■ About this exercise:
Look for the line containing "疗仪、颈椎治疗仪、腰椎治疗仪、增效垫等多个产" and the line containing "времен СССР" in the entries below. Copy those two and all lines between them exactly, leaving out pictures.

■ Material provided:
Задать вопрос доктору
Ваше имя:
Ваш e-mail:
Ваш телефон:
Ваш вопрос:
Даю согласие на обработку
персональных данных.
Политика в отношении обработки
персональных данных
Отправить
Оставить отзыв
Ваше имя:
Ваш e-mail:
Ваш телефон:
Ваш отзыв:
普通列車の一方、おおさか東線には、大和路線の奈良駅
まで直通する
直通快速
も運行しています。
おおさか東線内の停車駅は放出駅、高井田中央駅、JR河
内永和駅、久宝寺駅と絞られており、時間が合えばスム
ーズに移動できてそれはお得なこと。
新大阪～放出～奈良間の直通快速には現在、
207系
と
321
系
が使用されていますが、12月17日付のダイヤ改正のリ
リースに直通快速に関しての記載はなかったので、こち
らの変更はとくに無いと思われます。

* * *

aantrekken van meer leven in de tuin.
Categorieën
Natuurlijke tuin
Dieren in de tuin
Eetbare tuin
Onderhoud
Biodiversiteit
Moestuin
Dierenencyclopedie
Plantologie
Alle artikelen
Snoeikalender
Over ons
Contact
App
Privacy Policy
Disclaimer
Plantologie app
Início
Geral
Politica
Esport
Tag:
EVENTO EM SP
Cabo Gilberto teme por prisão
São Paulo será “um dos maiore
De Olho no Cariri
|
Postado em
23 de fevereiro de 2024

==

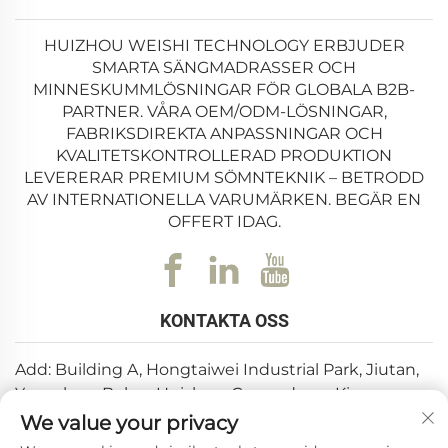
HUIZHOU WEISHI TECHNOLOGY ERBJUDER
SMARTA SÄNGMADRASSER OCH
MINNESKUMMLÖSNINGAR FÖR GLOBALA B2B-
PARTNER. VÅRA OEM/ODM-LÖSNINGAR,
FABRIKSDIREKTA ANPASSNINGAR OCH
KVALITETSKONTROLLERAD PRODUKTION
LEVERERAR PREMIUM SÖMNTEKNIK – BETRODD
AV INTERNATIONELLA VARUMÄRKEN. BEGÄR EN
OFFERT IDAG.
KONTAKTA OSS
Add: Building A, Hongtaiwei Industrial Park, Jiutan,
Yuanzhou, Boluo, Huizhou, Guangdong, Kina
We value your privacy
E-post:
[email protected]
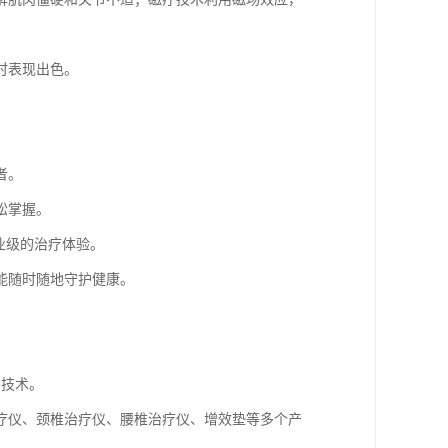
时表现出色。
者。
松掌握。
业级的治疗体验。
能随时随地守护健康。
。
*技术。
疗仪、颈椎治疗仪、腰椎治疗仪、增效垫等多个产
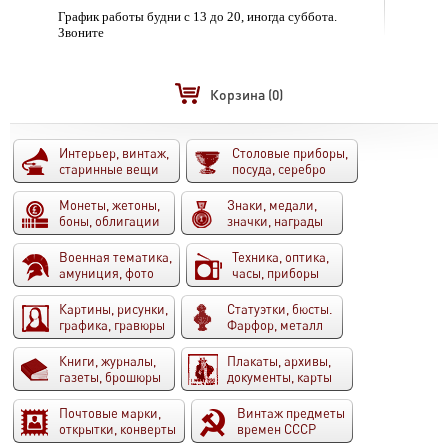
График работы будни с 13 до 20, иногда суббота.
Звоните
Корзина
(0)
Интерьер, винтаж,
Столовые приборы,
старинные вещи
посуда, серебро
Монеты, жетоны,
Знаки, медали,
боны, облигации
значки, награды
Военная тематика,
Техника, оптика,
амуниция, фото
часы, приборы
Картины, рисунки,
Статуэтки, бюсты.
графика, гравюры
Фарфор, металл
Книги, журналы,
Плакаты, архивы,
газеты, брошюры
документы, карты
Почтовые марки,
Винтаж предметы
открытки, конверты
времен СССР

■ Your response:
疗仪、颈椎治疗仪、腰椎治疗仪、增效垫等多个产
График работы будни с 13 до 20, иногда суббота.
Звоните
Корзина
(0)
Интерьер, винтаж,
Столовые приборы,
старинные вещи
посуда, серебро
Монеты, жетоны,
Знаки, медали,
боны, облигации
значки, награды
Военная тематика,
Техника, оптика,
амуниция, фото
часы, приборы
Картины, рисунки,
Статуэтки, бюсты.
графика, гравюры
Фарфор, металл
Книги, журналы,
Плакаты, архивы,
газеты, брошюры
документы, карты
Почтовые марки,
Винтаж предметы
открытки, конверты
времен СССР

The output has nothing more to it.